**ASSIGNMENT:** Transcribe, word for word, all of the entries below, and exclude any pictures from the copy.

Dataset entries
- - -
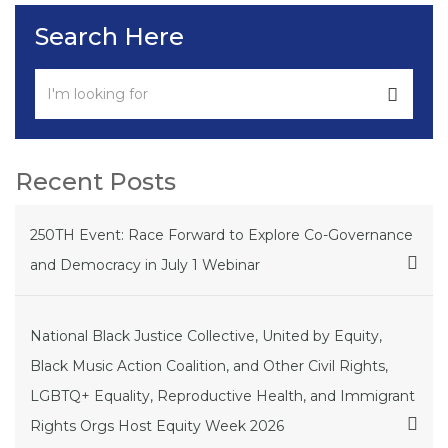
Search Here
Recent Posts
250TH Event: Race Forward to Explore Co-Governance
and Democracy in July 1 Webinar
National Black Justice Collective, United by Equity,
Black Music Action Coalition, and Other Civil Rights,
LGBTQ+ Equality, Reproductive Health, and Immigrant
Rights Orgs Host Equity Week 2026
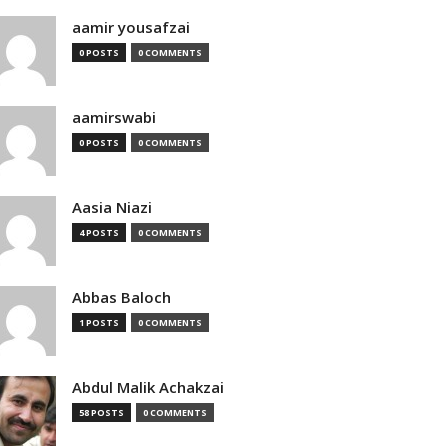
aamir yousafzai
0 POSTS
0 COMMENTS
aamirswabi
0 POSTS
0 COMMENTS
Aasia Niazi
4 POSTS
0 COMMENTS
Abbas Baloch
1 POSTS
0 COMMENTS
Abdul Malik Achakzai
58 POSTS
0 COMMENTS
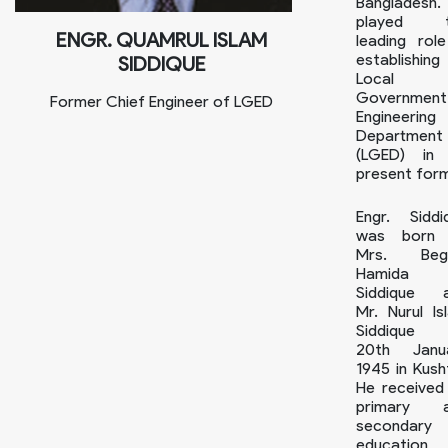
Bangladesh.
played t
ENGR. QUAMRUL ISLAM
leading role
establishing
SIDDIQUE
Local
Government
Former Chief Engineer of LGED
Engineering
Department
(LGED) in 
present for
Engr. Siddi
was born
Mrs. Beg
Hamida
Siddique 
Mr. Nurul Is
Siddique
20th Janu
1945 in Kusht
He received 
primary 
secondary
education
- - -
**RESULT BELOW:**
Search Here
Recent Posts
250TH Event: Race Forward to Explore Co-Governance
and Democracy in July 1 Webinar
National Black Justice Collective, United by Equity,
Black Music Action Coalition, and Other Civil Rights,
LGBTQ+ Equality, Reproductive Health, and Immigrant
Rights Orgs Host Equity Week 2026
aamir yousafzai
0 POSTS
0 COMMENTS
aamirswabi
0 POSTS
0 COMMENTS
Aasia Niazi
4 POSTS
0 COMMENTS
Abbas Baloch
1 POSTS
0 COMMENTS
Abdul Malik Achakzai
58 POSTS
0 COMMENTS
Bangladesh.
played t
ENGR. QUAMRUL ISLAM
leading role
establishing
SIDDIQUE
Local
Government
Former Chief Engineer of LGED
Engineering
Department
(LGED) in 
present for
Engr. Siddi
was born
Mrs. Beg
Hamida
Siddique 
Mr. Nurul Is
Siddique
20th Janu
1945 in Kusht
He received 
primary 
secondary
education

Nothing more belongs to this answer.